Não acredito que o PT faça isso, porque está demasiadamente atrelado ao
capital internacional e ao grande latifúndio nacional, cedendo cada vez
mais terras para desmatamento, promovendo a destruição da Mata
Atlântica e, o que é mais visível e criminoso, prestes a construir a
Usina hidrelétrica de Belo Monte no rio Xingu, no estado do Pará – o que
irá desalojar milhares de pessoas e causar imenso impacto ambiental.
Além disso, o PT acredita que com apenas mais três ou quatro pontos
percentuais Dilma vencerá a eleição. Dilma, que tem um profundo
desagrado por Marina, que a colocou em xeque.
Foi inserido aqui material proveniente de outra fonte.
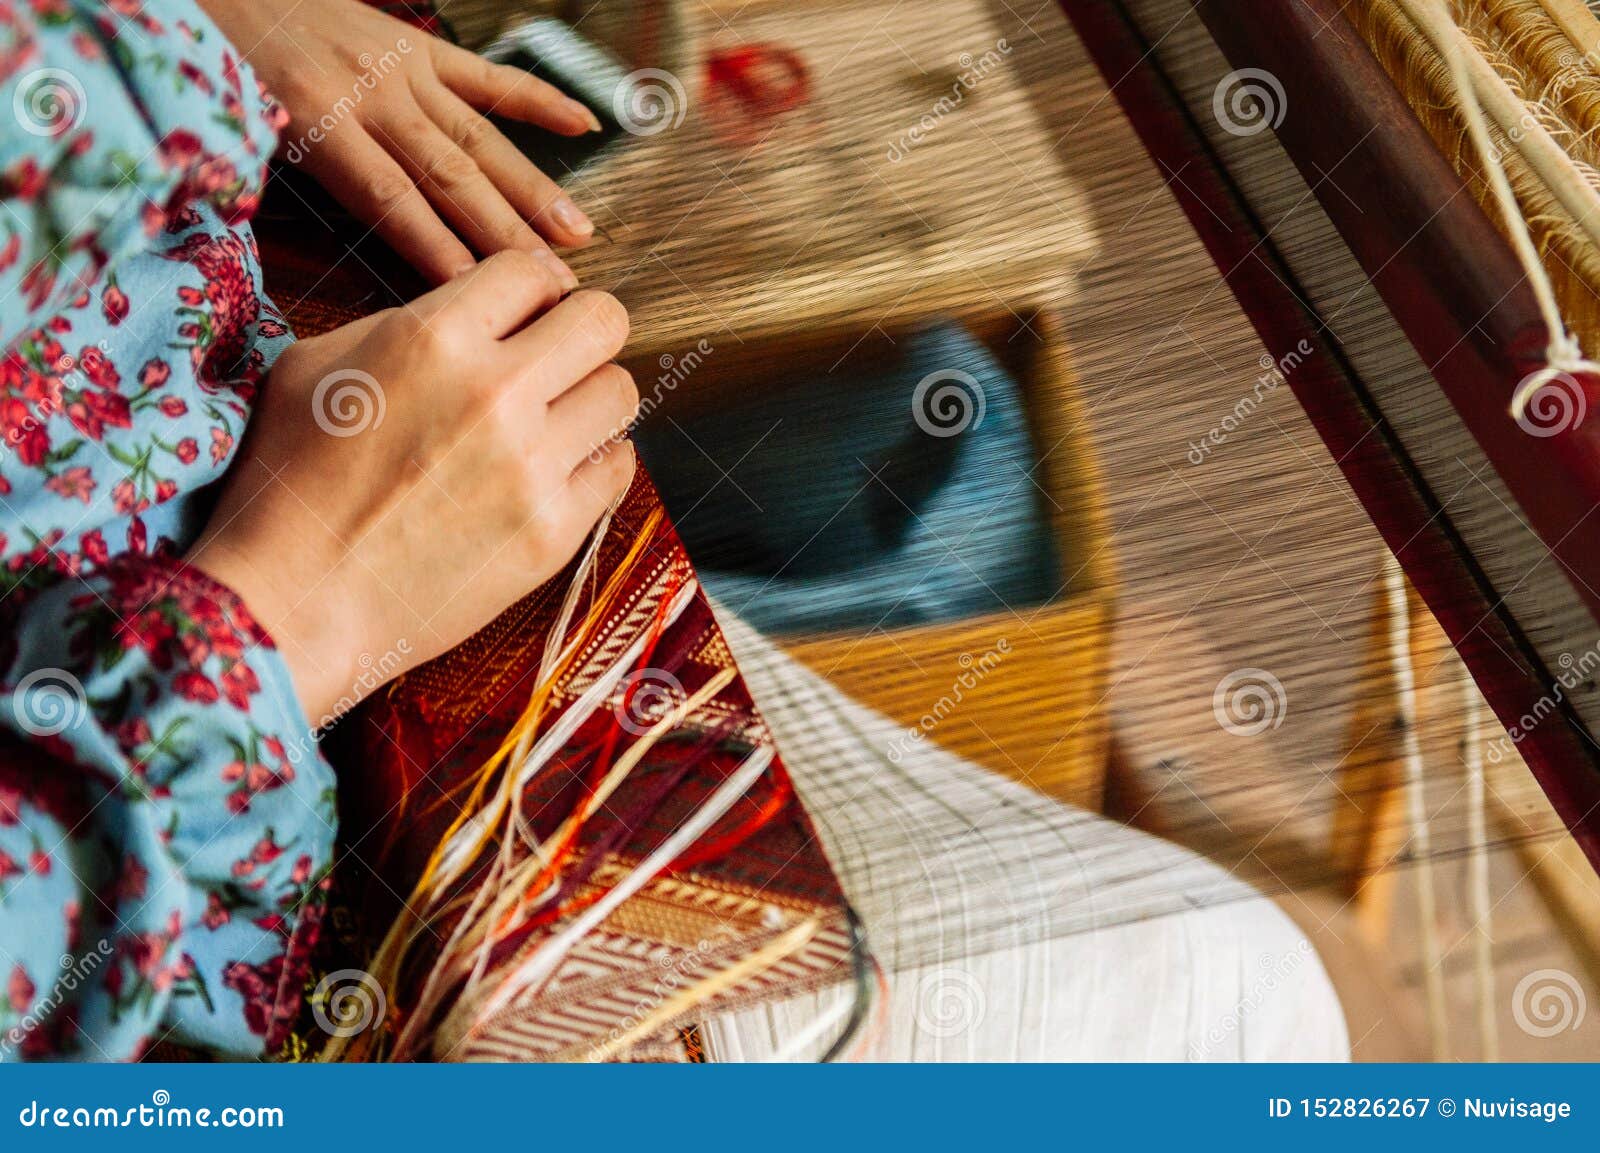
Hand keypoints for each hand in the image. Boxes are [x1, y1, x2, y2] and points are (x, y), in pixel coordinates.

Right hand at [189, 252, 638, 721]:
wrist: (294, 603)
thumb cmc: (289, 484)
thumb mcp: (315, 367)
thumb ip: (403, 324)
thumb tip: (470, 312)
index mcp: (433, 338)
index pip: (532, 272)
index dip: (530, 292)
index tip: (523, 318)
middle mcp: (495, 393)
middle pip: (604, 321)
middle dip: (583, 332)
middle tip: (558, 361)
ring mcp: (532, 466)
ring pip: (622, 393)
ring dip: (592, 400)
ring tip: (554, 422)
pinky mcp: (554, 531)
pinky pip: (619, 468)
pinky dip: (595, 465)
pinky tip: (555, 474)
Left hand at [200, 0, 601, 282]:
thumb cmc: (219, 68)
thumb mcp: (228, 135)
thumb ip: (279, 194)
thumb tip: (295, 236)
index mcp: (319, 122)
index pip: (394, 202)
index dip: (439, 250)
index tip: (481, 298)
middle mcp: (373, 95)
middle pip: (452, 178)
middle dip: (506, 235)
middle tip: (553, 284)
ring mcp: (404, 70)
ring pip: (479, 139)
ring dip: (532, 188)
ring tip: (577, 233)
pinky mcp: (420, 48)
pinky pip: (487, 76)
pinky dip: (538, 100)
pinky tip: (584, 124)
Resta o PSDB. Poderia o PSDB de Serra dar alguns passos atrás na sua
política conservadora e centrista, que pouco se diferencia da política
do PT? Poderia Serra prestar um compromisso inviolável de promover o
desenvolvimento sustentável, através de políticas públicas ligadas ao
meio ambiente e à defesa da natureza? Poderia o PSDB, e Serra,
comprometer-se a combater seriamente o desmatamento, a diminuir as áreas
de cultivo de transgênicos, a impulsionar uma política nacional de
defesa do meio ambiente e, o que é mais importante neste momento, evitar
a construção de Belo Monte?
Até que ponto os grandes partidos brasileiros, apoiados em grandes
coligações e interesses econômicos, são confiáveis em suas promessas?